Griva v. Davison

637 A.2d 830 (D.C. 1994)



The elements of civil conspiracy are: (1) an agreement between two or more persons; (2) to participate in an unlawful act, or in a lawful act in an unlawful manner; and (3) an injury caused by an unlawful overt act performed by one of the parties to the agreement (4) pursuant to, and in furtherance of, the common scheme. In addition, civil conspiracy depends on the performance of some underlying tortious act. It is thus not an independent action; it is, rather, a means for establishing vicarious liability for the underlying tort. 


Appellant client was a general partner is a partnership with her brother and sister. The law firm represented the partnership, as well as the brother and the sister on matters relating to the partnership. When the law firm refused the client access to the files concerning such representation, she alleged ethical violations. The law firm argued that she had retained other counsel to represent her, which precluded their representation of her, and, thus, she was not entitled to access to the files. The appellee court granted appellee summary judgment. On appeal, the court affirmed the grant of summary judgment to the law firm regarding the client's claim of civil conspiracy. The court reversed the grant as to the remaining ethical violation claims, and remanded for trial.


Did appellee successfully allege a civil conspiracy?

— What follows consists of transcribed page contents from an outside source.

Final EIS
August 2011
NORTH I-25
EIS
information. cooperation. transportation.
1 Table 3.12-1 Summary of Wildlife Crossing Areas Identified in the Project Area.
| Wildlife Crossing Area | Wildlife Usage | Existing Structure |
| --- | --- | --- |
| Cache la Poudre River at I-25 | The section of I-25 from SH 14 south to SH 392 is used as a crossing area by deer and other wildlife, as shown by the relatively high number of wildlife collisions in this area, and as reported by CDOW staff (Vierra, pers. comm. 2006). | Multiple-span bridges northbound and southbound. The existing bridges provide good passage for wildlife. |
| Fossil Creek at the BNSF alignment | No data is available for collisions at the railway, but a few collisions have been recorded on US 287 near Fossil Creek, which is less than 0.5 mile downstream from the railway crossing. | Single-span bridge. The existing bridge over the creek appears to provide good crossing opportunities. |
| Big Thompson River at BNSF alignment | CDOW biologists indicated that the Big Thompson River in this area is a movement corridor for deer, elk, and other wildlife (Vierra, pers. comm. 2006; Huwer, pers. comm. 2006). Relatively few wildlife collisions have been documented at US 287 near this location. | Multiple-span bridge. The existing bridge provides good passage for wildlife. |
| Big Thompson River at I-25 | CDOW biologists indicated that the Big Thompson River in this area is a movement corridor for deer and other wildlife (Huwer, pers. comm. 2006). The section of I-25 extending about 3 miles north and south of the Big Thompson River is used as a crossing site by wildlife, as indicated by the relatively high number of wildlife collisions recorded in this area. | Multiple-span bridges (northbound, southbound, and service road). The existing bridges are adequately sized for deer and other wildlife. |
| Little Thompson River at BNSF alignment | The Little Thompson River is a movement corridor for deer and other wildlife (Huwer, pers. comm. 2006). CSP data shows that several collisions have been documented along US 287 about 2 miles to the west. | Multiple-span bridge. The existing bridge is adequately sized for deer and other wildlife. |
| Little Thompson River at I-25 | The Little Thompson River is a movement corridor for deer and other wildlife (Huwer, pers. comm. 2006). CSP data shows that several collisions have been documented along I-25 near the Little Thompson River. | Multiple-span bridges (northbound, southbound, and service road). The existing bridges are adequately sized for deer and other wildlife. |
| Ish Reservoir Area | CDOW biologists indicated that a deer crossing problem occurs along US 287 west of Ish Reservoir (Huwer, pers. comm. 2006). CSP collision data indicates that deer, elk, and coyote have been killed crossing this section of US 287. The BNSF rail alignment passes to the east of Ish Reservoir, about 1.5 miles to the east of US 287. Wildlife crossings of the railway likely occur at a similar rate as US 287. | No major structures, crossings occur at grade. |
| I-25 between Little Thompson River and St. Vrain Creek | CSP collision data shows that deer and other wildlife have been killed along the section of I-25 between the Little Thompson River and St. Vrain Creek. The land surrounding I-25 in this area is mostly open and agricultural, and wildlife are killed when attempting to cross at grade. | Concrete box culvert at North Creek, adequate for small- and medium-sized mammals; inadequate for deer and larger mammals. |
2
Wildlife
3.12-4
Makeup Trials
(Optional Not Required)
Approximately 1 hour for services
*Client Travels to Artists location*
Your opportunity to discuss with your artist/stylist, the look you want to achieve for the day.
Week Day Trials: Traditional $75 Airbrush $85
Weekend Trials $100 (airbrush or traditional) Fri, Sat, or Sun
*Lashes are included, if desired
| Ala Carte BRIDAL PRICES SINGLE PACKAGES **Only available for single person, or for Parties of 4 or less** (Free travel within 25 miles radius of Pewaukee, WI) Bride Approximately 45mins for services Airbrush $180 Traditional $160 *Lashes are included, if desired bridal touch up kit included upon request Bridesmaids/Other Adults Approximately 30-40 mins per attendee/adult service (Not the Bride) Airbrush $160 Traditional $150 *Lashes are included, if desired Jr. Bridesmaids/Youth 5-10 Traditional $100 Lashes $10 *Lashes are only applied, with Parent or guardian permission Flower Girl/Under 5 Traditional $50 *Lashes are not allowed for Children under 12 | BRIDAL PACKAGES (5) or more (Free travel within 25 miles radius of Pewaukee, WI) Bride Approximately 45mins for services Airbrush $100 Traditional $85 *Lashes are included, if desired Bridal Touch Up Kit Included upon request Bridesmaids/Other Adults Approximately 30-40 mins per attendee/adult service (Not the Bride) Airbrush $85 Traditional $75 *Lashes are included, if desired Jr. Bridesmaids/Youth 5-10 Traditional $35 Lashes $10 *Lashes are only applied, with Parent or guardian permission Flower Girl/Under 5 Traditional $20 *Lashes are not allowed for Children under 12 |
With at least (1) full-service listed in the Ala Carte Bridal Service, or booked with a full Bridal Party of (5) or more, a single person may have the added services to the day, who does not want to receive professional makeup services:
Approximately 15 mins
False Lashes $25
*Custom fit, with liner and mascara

The court agreed that the client failed to plead a civil conspiracy. Appellee contends that her claim for breach of fiduciary duty is the underlying tortious act, and thus that summary judgment should not have been granted in defendants' favor. Griva has not successfully alleged a civil conspiracy. Griva does not allege any agreement, and she does not claim actual damages; she merely seeks nominal damages of $ 1. The trial court, therefore, correctly entered summary judgment on claim two in appellees' favor.